Effets naturels de la bonté & de la corruption des principes.


Lorsque les principes du gouvernement sont une fois corrompus, les meilleures lois deviennent mauvaises, & se tournent contre l’état ; lorsque les principes en sont sains, les mauvaises ont l’effet des bonnes ; la force du principe entraîne tout.

Les Crétois, pour tenir les premiers magistrats dans la dépendance des lois, employoient un moyen bien singulier ; c’étoit celui de l’insurrection. Une partie des citoyens se soulevoit[1], mettoit en fuite les magistrats, & les obligeoit de rentrer dans la condition privée. Cela étoit censé fait en conséquence de la loi. Une institution pareille, qui établissoit la sédition pour empêcher l’abus du pouvoir, sembloit devoir renverser quelque république que ce fût ; elle ne détruisit pas celle de Crete. Voici pourquoi[2].

Lorsque les anciens vouloient parler d’un peuple qui avoit le plus grand amour pour la patrie, ils citoient les Crétois : La patrie, disoit Platon[3], nom si tendre aux Crétois. Ils l’appeloient d’un nom qui exprime l’amour d’une mere pour ses enfans[4]. Or l’amour de la patrie corrige tout.

Les lois de Pologne ont aussi leur insurrection. Mais les inconvéniens qui en résultent, font bien voir que le seul peuple de Crete étoit en état d’employer avec succès un pareil remede.

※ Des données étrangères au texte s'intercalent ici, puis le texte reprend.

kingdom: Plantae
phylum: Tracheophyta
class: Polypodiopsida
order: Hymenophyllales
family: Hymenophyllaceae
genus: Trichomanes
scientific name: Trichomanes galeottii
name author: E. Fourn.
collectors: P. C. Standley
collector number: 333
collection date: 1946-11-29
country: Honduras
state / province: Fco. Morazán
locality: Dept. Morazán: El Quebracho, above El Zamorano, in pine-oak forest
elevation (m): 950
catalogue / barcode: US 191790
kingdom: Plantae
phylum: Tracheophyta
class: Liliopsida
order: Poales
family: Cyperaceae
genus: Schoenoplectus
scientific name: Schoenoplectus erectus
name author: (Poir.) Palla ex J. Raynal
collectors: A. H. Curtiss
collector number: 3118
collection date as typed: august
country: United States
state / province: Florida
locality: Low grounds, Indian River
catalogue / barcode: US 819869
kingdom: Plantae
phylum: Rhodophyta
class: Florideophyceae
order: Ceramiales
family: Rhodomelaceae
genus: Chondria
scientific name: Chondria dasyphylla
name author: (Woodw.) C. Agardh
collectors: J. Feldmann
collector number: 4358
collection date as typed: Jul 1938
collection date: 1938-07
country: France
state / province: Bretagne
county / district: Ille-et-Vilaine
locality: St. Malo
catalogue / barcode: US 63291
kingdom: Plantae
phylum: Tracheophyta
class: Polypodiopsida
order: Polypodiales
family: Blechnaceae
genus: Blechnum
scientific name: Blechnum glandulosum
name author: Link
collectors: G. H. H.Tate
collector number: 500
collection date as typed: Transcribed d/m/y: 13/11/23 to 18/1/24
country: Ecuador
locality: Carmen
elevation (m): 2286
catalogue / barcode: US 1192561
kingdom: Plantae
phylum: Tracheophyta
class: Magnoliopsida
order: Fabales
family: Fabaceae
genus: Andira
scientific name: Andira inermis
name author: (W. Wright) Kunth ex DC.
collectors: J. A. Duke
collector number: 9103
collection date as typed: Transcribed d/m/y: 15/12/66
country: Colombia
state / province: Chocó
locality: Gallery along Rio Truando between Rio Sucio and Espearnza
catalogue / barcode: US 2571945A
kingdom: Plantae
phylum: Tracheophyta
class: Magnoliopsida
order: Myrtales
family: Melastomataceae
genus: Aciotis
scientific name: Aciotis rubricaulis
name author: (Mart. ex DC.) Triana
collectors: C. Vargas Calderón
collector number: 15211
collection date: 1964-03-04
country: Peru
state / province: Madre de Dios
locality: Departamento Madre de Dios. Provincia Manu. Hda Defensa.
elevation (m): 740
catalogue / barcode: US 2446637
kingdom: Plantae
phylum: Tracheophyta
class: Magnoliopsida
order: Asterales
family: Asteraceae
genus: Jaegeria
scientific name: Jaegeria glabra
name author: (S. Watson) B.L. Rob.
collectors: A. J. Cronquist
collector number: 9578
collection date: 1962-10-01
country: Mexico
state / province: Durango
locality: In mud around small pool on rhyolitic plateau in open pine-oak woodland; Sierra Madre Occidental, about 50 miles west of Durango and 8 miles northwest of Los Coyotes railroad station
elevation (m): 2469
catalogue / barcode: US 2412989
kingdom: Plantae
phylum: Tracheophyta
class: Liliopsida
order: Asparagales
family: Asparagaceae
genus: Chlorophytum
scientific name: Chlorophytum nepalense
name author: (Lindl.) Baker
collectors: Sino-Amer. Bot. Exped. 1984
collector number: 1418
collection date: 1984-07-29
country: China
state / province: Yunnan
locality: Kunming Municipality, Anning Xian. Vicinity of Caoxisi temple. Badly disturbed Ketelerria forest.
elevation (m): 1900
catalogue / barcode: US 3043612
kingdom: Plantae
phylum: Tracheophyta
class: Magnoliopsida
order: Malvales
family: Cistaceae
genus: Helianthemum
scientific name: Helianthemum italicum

Les exercices de la gymnastique établis chez les Grecs ne dépendirent pas moins de la bonté du principe du gouvernement. « Ce furent les Lacédémoniens & les Crétois, dit Platon[5], qui ouvrirent ces académies fameuses, qui leur firent tenir dans le monde un rang si distingué. La pudeur s’alarma d’abord ; mais elle céda à l’utilité publique ». Du temps de Platon, ces institutions étoient admirables[6] ; elles se rapportoient à un grand objet, qui étoit l’art militaire. Mais lorsque les Grecs n’eurent plus de vertu, elles détruisirent l’art militaire même ; on ne descendit plus sur l’arene pour se former, mais pour se corrompre[7].

Plutarque nous dit[8] que de son temps les Romains pensoient que ces jeux avoient été la principale cause de la servitude où étoient tombés les Grecs. C’étoit au contraire la servitude des Grecs qui avoit corrompu ces exercices. Du temps de Plutarque[9], les parcs où l’on combattoit à nud, & les jeux de la lutte, rendoient les jeunes gens lâches, les portoient à un amour infame, & n’en faisoient que des baladins. Mais du temps d’Epaminondas, l’exercice de la lutte faisoit gagner aux Thébains la bataille de Leuctres[10].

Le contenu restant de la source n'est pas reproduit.